Thailand may become the first country in the world to have all its vehicles monitored by GPS devices in a radical plan being considered by authorities to tackle the appalling death toll and carnage suffered daily on the country’s road system.
Thailand’s dynamic Transport Minister Saksayam Chidchob has ordered a study into introducing GPS tracking devices on all private vehicles being driven on Thailand’s road network to include both four-wheel vehicles and motorbikes.
GPS would be mandatory and continuously monitor driver behaviour on all vehicles
It is understood that GPS devices would be mandatory and would track driver behaviour on a continuous basis. This would allow police and regulatory authorities to detect offenders and take appropriate action against them.
Government committees set up to explore ways to improve road safety in September
The move comes following a series of committees set up by the minister to explore all areas where action can be taken to address the country’s chronic road safety problem which each year claims tens of thousands of lives and which has been identified by agencies such as the World Health Organisation, the World Bank and financial publishing firm Bloomberg as a key threat to the full development of the Thai economy.
Thailand would be the first in the world with such a regime for road traffic policing
If the move were to be given the green light, it would make Thailand the first country in the world to introduce such a controlled driving regime but in the context of the country’s appalling road safety record, it may be highly appropriate.
Already installed in all public transport vehicles
The transport minister revealed that such devices have already been installed on public transport vehicles to monitor driving and detect road safety issues. Mr Saksayam acknowledged the issues that would arise in relation to privacy and human rights but suggested that a well-crafted law could help.

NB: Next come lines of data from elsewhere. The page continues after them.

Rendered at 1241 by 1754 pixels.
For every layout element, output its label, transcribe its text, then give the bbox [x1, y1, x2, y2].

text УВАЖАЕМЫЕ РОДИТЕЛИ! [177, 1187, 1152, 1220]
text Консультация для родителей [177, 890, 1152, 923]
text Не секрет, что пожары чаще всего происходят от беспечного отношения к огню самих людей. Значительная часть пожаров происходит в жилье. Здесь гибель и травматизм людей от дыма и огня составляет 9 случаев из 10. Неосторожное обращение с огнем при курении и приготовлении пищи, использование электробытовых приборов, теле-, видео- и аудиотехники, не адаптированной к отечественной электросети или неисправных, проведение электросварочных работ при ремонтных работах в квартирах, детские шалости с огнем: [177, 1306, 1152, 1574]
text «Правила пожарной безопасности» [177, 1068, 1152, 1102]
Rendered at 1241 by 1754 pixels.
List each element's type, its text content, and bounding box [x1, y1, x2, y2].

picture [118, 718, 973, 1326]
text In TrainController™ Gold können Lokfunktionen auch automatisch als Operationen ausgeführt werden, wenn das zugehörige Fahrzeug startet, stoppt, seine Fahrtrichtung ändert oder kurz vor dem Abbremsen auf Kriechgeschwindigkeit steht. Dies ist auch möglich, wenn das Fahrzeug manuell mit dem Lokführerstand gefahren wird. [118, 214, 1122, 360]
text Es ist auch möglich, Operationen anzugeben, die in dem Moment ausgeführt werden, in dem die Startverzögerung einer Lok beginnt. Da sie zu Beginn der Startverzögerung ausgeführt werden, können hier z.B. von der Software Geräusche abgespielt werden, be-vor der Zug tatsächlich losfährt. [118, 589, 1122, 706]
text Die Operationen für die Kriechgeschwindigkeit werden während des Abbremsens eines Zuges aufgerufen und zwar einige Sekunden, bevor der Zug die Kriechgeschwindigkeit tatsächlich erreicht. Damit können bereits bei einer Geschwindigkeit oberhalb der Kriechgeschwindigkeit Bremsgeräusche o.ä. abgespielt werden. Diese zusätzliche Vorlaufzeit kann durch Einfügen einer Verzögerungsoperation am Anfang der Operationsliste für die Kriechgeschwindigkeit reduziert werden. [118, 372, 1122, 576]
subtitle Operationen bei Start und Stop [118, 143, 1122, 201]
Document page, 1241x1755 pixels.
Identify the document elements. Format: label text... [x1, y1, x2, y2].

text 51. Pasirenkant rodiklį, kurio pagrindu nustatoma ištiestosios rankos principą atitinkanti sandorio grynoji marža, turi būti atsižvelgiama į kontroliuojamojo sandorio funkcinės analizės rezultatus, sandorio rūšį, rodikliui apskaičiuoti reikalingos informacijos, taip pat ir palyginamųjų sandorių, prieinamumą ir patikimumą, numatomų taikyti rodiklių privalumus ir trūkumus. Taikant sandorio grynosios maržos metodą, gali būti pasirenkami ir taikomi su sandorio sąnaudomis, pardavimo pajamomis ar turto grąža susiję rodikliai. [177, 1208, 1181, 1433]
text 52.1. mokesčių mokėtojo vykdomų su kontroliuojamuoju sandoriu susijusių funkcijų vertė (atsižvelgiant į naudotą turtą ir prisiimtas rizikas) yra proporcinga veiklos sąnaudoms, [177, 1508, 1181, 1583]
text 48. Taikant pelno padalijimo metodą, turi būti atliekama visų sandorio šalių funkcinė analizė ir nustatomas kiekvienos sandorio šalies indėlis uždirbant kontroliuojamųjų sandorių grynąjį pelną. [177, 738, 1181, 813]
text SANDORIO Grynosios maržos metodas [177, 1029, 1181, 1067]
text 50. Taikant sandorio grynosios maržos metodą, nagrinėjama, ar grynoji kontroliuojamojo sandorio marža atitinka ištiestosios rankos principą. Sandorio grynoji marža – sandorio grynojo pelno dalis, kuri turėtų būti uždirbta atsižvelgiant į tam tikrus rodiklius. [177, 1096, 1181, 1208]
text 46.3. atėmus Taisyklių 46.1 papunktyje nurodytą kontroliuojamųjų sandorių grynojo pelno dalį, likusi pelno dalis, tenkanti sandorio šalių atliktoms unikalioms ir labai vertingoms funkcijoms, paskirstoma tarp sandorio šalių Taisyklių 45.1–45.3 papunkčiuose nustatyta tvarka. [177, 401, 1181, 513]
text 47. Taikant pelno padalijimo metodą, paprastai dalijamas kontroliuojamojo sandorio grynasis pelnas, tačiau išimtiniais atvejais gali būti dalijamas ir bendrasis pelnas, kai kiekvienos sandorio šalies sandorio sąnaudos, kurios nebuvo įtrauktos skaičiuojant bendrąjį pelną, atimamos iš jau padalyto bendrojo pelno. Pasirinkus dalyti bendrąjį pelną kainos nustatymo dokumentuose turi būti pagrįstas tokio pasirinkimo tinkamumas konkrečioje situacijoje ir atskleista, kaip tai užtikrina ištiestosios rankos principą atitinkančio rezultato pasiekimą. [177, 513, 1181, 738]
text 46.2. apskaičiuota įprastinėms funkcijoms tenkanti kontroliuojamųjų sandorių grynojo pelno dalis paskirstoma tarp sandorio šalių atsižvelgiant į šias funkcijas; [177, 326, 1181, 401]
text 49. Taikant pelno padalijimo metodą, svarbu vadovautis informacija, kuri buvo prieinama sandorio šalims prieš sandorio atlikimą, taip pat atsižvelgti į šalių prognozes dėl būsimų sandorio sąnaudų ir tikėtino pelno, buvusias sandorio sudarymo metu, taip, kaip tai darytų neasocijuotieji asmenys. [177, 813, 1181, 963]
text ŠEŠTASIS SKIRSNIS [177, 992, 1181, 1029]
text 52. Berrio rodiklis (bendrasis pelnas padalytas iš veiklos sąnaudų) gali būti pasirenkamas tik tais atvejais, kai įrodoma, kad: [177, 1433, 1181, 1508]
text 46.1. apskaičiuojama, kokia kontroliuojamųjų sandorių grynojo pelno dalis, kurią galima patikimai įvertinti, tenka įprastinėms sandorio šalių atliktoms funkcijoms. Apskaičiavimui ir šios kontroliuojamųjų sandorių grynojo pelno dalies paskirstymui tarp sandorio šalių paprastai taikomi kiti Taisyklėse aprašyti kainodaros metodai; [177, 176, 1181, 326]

There would also be the key question of the huge cost involved to cover nearly 31 million registered with the Department of Land Transport on Thailand’s roads.
Scale would make for a competitive price
The minister suggested that the scale of the deployment of the GPS devices may help to make their cost and installation more affordable. This could be followed by specifications and the installation of the devices on new vehicles at factories before they sold for use on Thailand’s roads.
The minister envisages holding public forums to involve the public, including drivers, in the decision-making process.
Thai authorities have squared up to driver behaviour as the root of the problem
The serious consideration of this proposal and the study being ordered shows clearly that Thailand’s authorities have now recognised driver behaviour including speeding and erratic driving as the key cause of the high level of road deaths on Thailand’s roads that puts the country right at the top of the list when comes to road fatalities and perhaps the claim to the most dangerous driving environment in the world certainly in Asia.
Investigation by the Department of Land and Transport into the most suitable devices
The Director-General of Thailand’s Department of Land and Transport, Chirute Visalachitra has revealed that the study ordered by the minister will explore the exact nature of the sort of GPS devices that would be best suited to the purpose of the plan to regulate and monitor Thai vehicles including cars and motorbikes.
His figures revealed up to 10 million private cars and 21 million motorbikes registered with the department with nearly 7 million cars privately owned.